Cross border hiring is a common term used to describe when a taxi is lawfully used for PHV purposes in a district outside which it has been licensed to operate. This is a problem in many areas because there are disparities in conditions on licences; a prospective driver in one council district may apply to be licensed as a driver in another district because there are lower standards in driver testing, cheaper licence fees or less rigorous/fewer pre-licence checks.

The term ‘cross border’ is also used when a PHV in one district picks up a passenger from another district. This is legal, provided either that the driver, vehicle, and operator are all licensed by the first district; or that the operator sub-contracts the booking to an operator licensed in another council area. This practice has become increasingly commonplace with the growth of app-based operator models.

In the latest Wakefield Council Licensing Policy draft presented, it states: “The issue of cross-border hiring is currently one of the largest issues surrounding licensing that the Council has.

“This policy sets a high standard for those who are licensed by this authority, and aims to implement a fair but robust process.

“However, if an application is refused by this Council, any other authority in the country may license a driver, based on the same information, but assessed against a less robust or differing criteria. Once this driver is granted a license, he/she will then be able to lawfully operate across Wakefield and potentially in other areas of the country, despite being refused a license by this authority.

“The Council believe that this poses a significant risk to this policy, and undermines the licensing objectives that this authority has set. This national issue poses risks to the protection of the public, the safeguarding of children and the vulnerable, the prevention of crime and disorder, and the safety and health of the public.

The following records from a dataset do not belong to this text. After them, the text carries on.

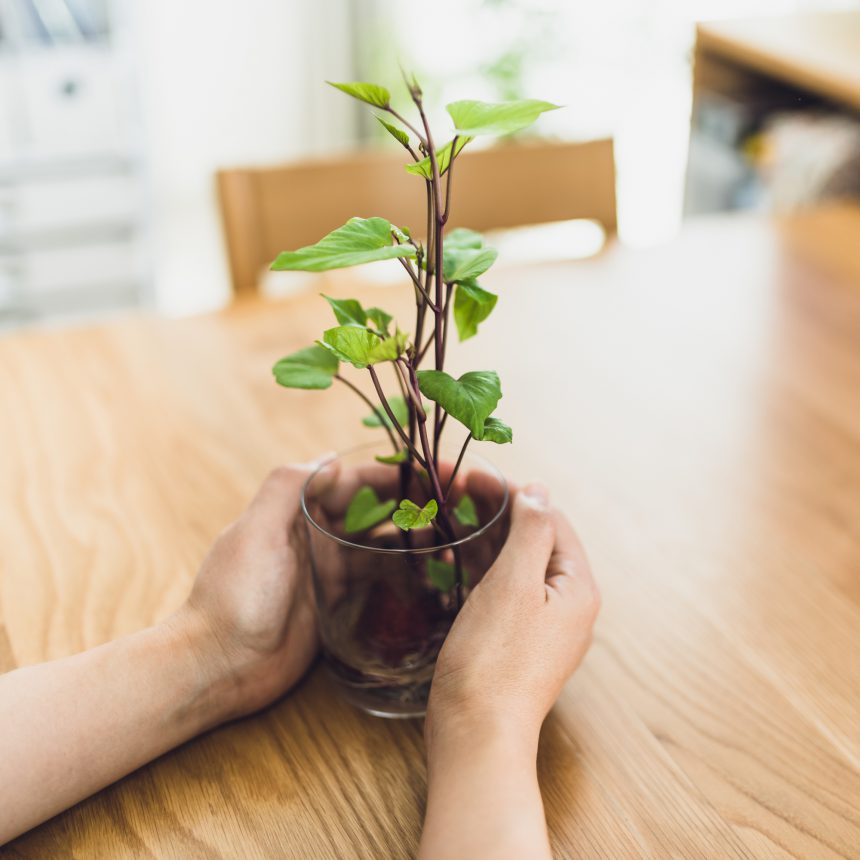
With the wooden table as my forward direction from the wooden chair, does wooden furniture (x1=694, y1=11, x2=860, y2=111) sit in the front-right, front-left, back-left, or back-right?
back-left

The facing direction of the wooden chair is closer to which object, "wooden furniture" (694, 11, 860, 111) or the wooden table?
the wooden table

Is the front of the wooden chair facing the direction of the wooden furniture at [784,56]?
no

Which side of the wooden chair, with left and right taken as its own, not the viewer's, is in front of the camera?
front

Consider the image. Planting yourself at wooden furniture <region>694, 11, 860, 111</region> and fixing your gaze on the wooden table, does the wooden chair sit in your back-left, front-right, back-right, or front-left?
front-right

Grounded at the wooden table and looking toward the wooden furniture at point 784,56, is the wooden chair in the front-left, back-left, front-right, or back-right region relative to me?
front-left

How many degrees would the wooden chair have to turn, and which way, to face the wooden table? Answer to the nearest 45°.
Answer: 0° — it already faces it
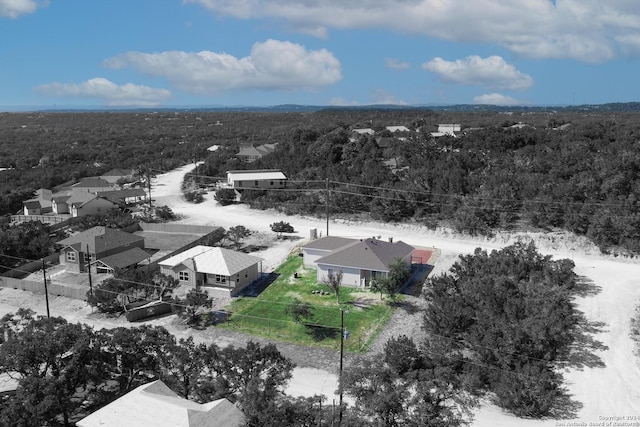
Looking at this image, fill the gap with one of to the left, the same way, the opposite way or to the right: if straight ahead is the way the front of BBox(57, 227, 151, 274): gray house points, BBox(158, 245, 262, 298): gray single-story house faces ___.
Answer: the same way

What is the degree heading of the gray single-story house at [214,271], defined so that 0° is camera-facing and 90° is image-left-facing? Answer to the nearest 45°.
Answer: approximately 45°

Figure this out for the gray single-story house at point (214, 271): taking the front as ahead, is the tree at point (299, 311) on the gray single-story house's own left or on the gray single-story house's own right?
on the gray single-story house's own left

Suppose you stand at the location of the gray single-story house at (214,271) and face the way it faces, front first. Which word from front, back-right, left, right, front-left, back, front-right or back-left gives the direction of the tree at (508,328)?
left

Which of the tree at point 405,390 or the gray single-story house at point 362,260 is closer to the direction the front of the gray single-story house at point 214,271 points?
the tree

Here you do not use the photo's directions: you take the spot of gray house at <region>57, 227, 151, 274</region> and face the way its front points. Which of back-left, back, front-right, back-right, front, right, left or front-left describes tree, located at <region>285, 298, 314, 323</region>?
left

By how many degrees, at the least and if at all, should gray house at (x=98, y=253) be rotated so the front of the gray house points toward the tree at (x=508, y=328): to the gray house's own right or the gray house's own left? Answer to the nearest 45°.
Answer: approximately 90° to the gray house's own left

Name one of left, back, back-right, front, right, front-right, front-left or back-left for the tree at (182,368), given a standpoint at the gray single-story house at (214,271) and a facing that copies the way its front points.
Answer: front-left

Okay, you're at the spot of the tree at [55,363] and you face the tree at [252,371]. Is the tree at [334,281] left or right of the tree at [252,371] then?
left

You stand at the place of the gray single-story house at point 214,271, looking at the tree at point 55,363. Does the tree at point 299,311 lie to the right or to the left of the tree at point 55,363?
left

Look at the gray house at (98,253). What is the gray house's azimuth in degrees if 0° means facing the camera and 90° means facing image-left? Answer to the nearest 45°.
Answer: approximately 45°

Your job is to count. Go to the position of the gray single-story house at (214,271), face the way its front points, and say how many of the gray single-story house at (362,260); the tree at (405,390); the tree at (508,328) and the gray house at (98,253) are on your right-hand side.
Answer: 1

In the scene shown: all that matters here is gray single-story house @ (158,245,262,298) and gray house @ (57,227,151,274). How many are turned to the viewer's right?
0

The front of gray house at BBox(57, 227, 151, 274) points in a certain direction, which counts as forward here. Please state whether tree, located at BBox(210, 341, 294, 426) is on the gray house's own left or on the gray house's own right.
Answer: on the gray house's own left
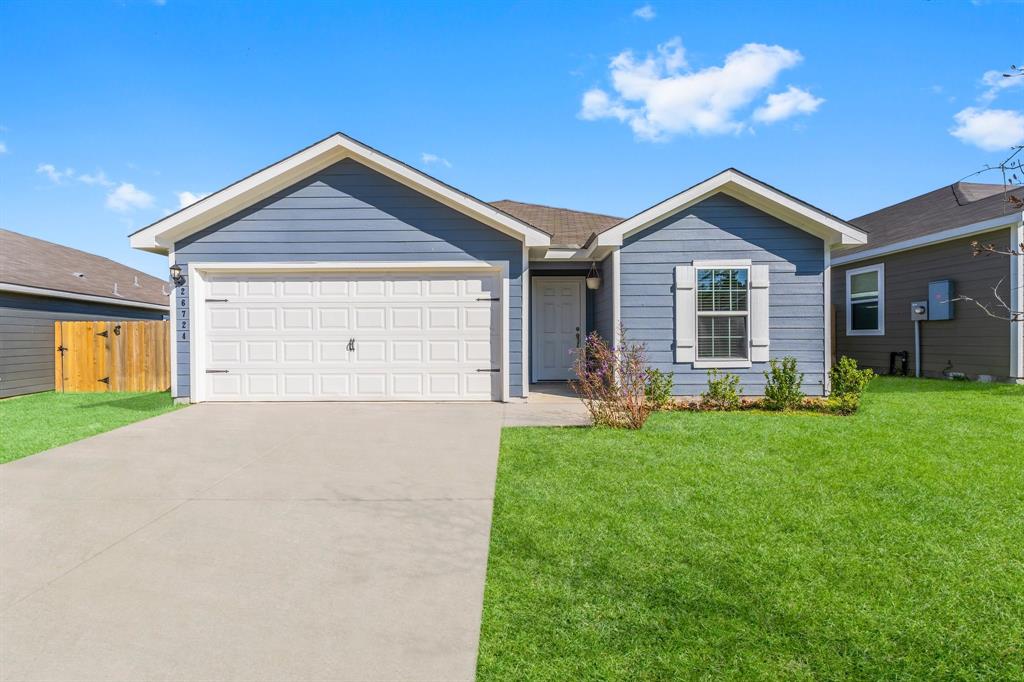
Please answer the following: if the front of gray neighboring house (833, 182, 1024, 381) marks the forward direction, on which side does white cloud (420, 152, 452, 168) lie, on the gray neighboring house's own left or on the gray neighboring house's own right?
on the gray neighboring house's own right

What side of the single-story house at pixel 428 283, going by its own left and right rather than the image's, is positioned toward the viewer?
front

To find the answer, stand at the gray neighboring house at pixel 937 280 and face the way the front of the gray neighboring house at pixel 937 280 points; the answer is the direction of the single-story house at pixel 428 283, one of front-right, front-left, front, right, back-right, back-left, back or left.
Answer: right

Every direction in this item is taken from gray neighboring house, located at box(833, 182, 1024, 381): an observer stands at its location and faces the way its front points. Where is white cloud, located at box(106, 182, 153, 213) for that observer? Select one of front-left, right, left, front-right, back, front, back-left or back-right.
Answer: back-right

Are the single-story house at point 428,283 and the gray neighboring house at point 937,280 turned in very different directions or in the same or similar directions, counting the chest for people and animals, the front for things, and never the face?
same or similar directions

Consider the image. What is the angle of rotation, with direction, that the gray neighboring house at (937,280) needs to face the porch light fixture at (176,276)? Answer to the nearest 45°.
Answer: approximately 90° to its right

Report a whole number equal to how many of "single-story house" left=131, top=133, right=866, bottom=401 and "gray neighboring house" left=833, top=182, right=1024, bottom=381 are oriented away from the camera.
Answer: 0

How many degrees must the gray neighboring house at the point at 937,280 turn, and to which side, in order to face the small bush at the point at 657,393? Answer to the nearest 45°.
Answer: approximately 90° to its right

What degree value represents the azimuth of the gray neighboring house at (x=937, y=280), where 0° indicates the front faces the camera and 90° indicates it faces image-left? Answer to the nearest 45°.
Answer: approximately 315°

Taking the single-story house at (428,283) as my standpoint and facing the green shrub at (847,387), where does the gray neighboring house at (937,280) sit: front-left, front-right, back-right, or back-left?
front-left

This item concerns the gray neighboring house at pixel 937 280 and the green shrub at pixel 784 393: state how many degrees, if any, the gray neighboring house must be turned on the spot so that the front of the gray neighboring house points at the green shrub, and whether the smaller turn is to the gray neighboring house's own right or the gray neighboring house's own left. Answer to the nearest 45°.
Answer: approximately 45° to the gray neighboring house's own right
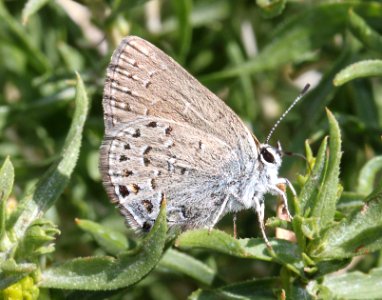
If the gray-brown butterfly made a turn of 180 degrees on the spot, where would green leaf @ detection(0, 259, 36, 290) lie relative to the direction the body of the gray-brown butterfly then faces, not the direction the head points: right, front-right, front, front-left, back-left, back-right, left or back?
front-left

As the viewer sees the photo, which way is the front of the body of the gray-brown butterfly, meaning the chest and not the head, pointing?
to the viewer's right

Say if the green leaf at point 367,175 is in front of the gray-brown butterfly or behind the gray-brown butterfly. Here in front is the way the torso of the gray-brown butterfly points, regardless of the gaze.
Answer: in front
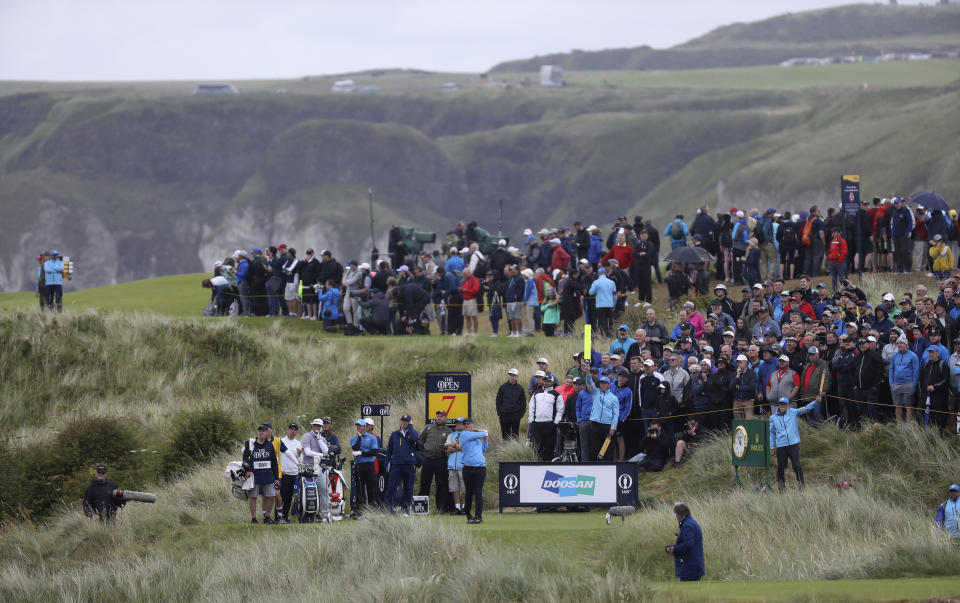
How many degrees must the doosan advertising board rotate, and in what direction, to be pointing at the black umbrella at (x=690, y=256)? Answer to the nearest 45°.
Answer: approximately 180°

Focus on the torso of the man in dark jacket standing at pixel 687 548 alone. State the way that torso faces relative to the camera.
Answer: to the viewer's left

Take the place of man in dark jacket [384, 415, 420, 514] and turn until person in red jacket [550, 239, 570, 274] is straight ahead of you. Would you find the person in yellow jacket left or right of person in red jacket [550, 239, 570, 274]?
right

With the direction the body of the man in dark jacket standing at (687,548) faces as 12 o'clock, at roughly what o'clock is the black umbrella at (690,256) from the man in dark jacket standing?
The black umbrella is roughly at 3 o'clock from the man in dark jacket standing.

“The Council recognises its responsibility and will use all opportunities to protect the public, particularly children and the vulnerable, against this issue. The Council will continue to lobby Government to prioritise this issue and apply national minimum standards to licensed drivers.

“The Council will continue to work in partnership with the locally licensed trade, its neighbouring authorities, West Yorkshire Police, local businesses and local people towards the promotion of the aims and objectives of this policy.”